Evsiz ve kimsesiz yaşlılara bu salonda
yardım ediyor, yemek dağıtıyor. Bir süre bali kullanan ancak pişman olup daha sonra bırakan Hüseyin, "Şehit düşen babama layık bir evlat olmaya çalışıyorum. En büyük hedefim ise babam gibi asker olmak. Bunun için açık liseye yazıldım ama param olmadığı için devam edemedim. İki yıl sonra askere gideceğim ve babam gibi asker olacağım" diyor.
Sokakta yaşayan Orkun Erul (34), elverişsiz hava koşulları nedeniyle Metin Oktay Spor Salonu'na getirilenlerden bir diğeri.
Bilkent Üniversitesi İşletme Bölümü mezunu olan Erul, "11 evim ve
deri atölyem vardı. Ailemin durumu çok iyiydi. Üniversite yıllarında kullanmaya başladığım alkol ve uyuşturucu yüzünden elimde ne varsa gitti" diyor. Evli ve bir çocuk babası olan Erul, kullandığı alkol, uyuşturucu ve işlediği
cinayet yüzünden
ailesini kaybetmiş. Eşi, çocuğu, annesi, kardeşi tarafından sırt çevrilen Erul, sokaklarda yaşıyor. Alacak
davası yüzünden 2007'de işlediği cinayetten üç yıl hapiste yatan Burhan Erul, yaklaşık 260 bin lira kefalet ödeyerek iki yıl önce cezaevinden çıkmış. AMATEM'de gördüğü
tedavi sonucu
içkiyi bıraktığını söyleyen Erul, "
Uyuşturucu kullanmayı bırakamadım. Bu lanet yüzünden tüm sevdiklerimi ve paramı kaybettim" dedi. İçki ve uyuşturucuya üniversite yıllarında,
arkadaş ortamında başladığını anlatan Erul, "Bir kere kullanmaktan bir şey olmaz mantığıyla hareket ettim.

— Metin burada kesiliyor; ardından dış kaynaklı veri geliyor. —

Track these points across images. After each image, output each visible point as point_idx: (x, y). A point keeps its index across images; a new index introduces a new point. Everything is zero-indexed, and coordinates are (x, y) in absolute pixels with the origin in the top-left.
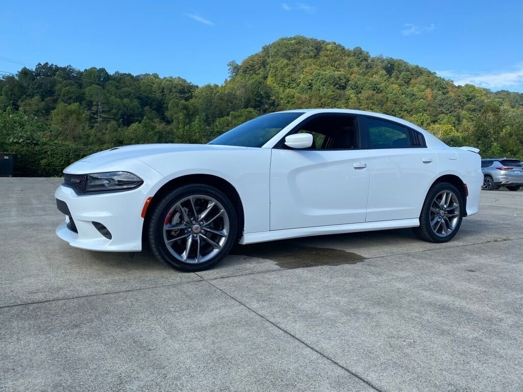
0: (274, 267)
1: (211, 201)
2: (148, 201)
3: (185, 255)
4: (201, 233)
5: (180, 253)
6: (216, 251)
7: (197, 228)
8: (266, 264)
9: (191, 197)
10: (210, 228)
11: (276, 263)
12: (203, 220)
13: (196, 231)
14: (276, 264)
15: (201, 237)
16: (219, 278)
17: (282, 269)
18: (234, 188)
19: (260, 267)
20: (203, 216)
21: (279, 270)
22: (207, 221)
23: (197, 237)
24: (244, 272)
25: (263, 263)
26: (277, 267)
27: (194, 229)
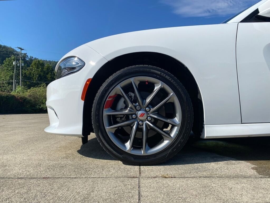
0: (248, 171)
1: (156, 83)
2: (88, 83)
3: (128, 145)
4: (148, 121)
5: (124, 141)
6: (166, 143)
7: (142, 115)
8: (238, 166)
9: (132, 80)
10: (158, 114)
11: (253, 166)
12: (150, 106)
13: (141, 118)
14: (253, 168)
15: (147, 125)
16: (159, 177)
17: (260, 176)
18: (186, 69)
19: (227, 169)
20: (148, 100)
21: (256, 178)
22: (153, 107)
23: (143, 125)
24: (200, 174)
25: (234, 164)
26: (254, 172)
27: (139, 116)
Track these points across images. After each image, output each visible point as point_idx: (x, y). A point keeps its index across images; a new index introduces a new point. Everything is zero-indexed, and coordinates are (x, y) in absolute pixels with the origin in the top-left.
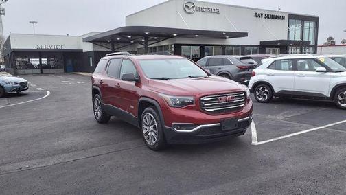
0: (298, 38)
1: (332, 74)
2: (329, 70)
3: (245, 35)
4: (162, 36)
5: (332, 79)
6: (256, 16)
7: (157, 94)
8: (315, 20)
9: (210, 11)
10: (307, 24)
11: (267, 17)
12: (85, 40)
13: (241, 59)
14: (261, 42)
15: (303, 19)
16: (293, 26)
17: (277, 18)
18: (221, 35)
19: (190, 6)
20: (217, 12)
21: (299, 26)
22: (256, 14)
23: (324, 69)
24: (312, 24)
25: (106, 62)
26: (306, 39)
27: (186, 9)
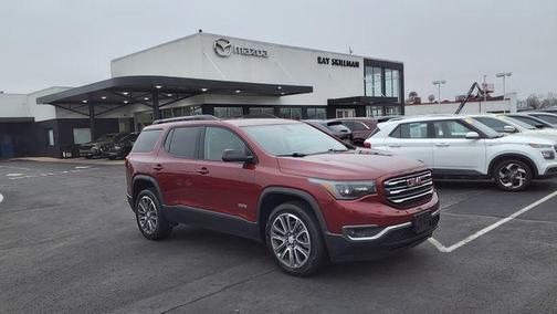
0: (378, 94)
1: (487, 141)
2: (482, 136)
3: (309, 90)
4: (181, 92)
5: (488, 148)
6: (319, 62)
7: (306, 180)
8: (399, 67)
9: (254, 54)
10: (388, 74)
11: (336, 63)
12: (41, 101)
13: (329, 124)
14: (329, 101)
15: (384, 66)
16: (370, 77)
17: (349, 64)
18: (275, 91)
19: (224, 45)
20: (264, 55)
21: (378, 76)
22: (319, 59)
23: (475, 134)
24: (395, 73)
25: (164, 133)
26: (388, 94)
27: (219, 50)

Ama bağımlısı oldum. Üniversitede okuyan gençleri ailelerinin takip etmesi gerekir. Sadece para göndermekle aile vazifesi yapılmıyor" şeklinde konuştu.

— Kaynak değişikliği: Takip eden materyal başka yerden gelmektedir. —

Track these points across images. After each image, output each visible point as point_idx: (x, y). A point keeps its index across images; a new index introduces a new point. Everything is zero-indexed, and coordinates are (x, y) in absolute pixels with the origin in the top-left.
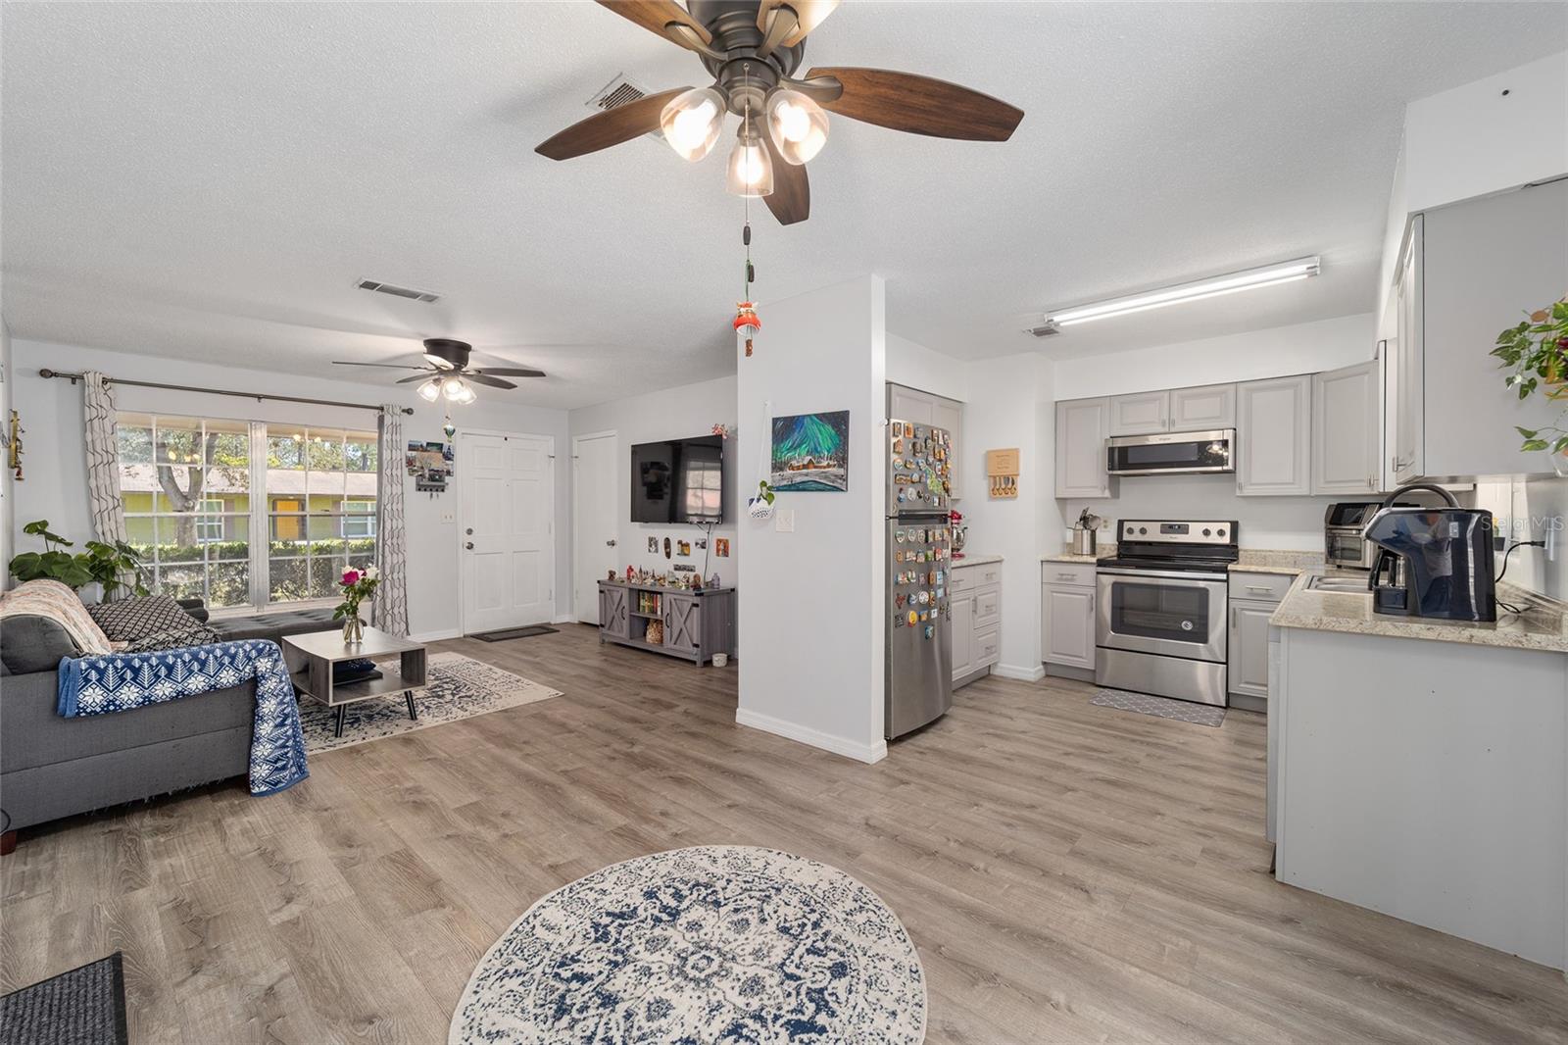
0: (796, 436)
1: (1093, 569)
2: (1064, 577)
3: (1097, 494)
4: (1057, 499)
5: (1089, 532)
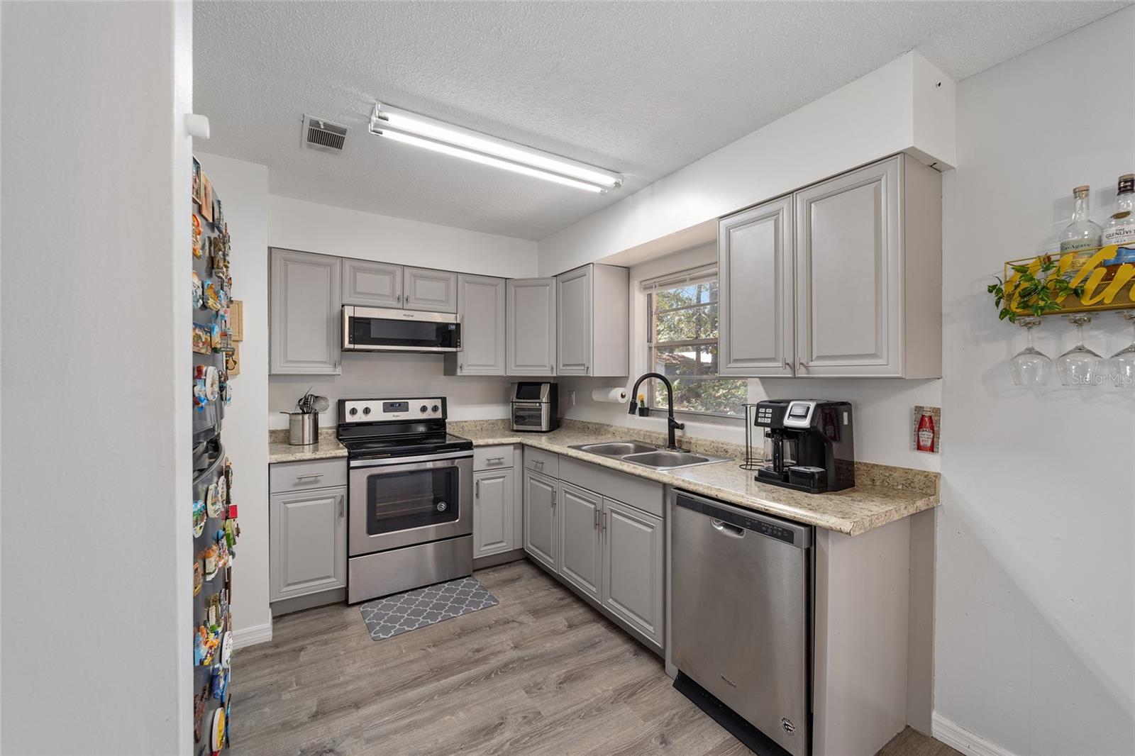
1: (343, 465)
2: (304, 481)
3: (328, 370)
4: (270, 375)
5: (312, 415)
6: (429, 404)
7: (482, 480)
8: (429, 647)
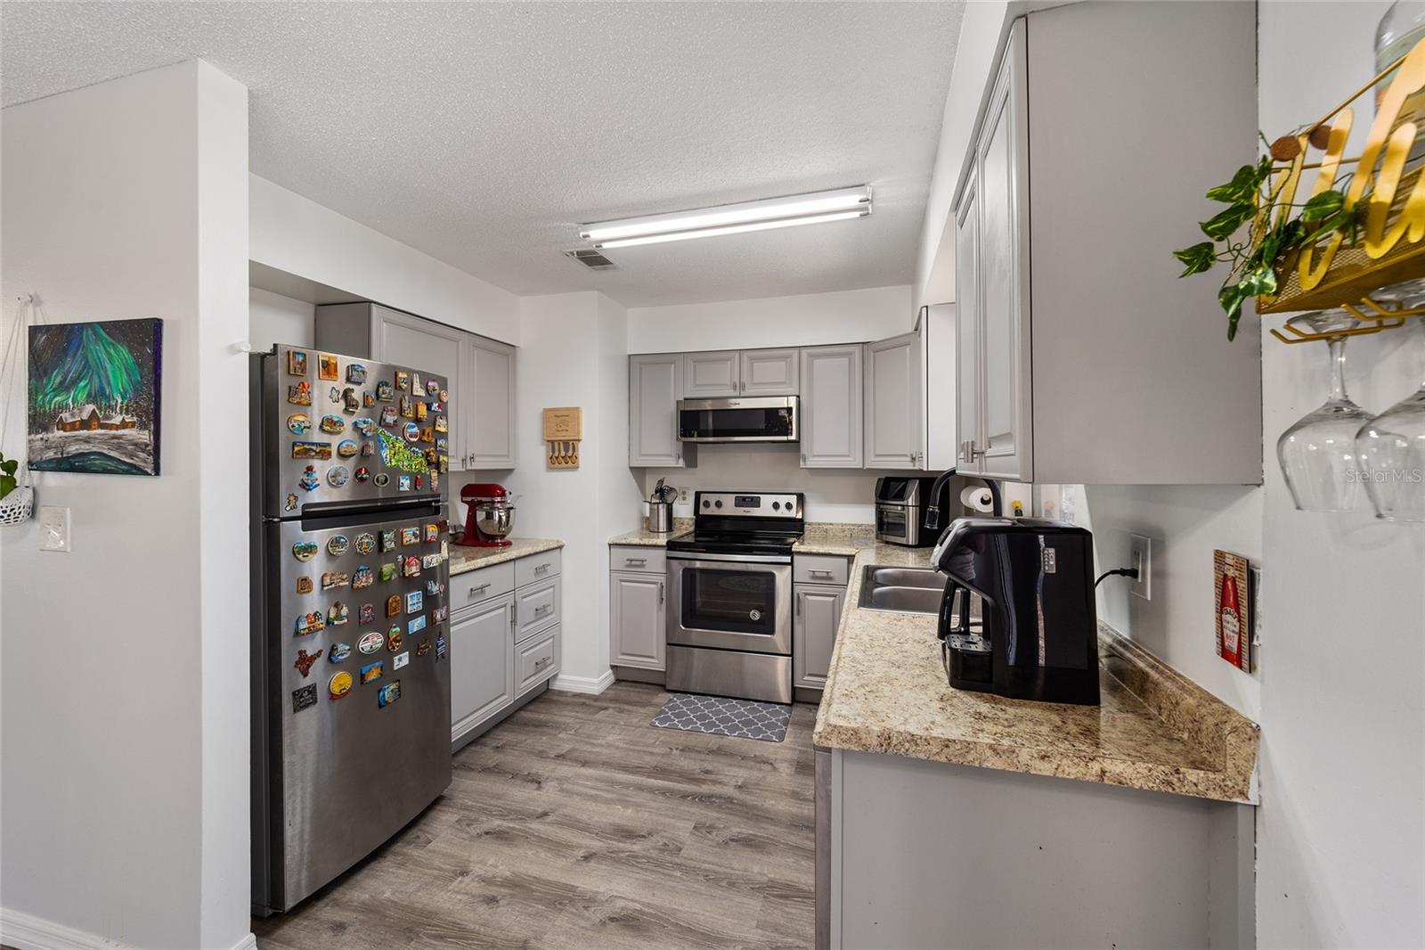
0: (72, 365)
1: (662, 553)
2: (634, 563)
3: (671, 463)
4: (631, 468)
5: (665, 505)
6: (783, 500)
7: (806, 594)
8: (677, 749)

30 yıldır parkinson hastası olan Türkan Memiş (47), baba dayağından kaçmak için sokaklara sığınmış. Sahip olduğu evi erkek kardeşine vermesi için babasının sürekli kendisini dövdüğünü söyleyen Memiş, "Babam benim için akli dengesi yerinde değil, diyerek
rapor aldı. Dava açtım. Daha sonra zorla bir kâğıda imza atmamı isteyerek evi elimden almak istedi. İmza atmayınca beni dövdü. Ben de ondan kaçtım" dedi.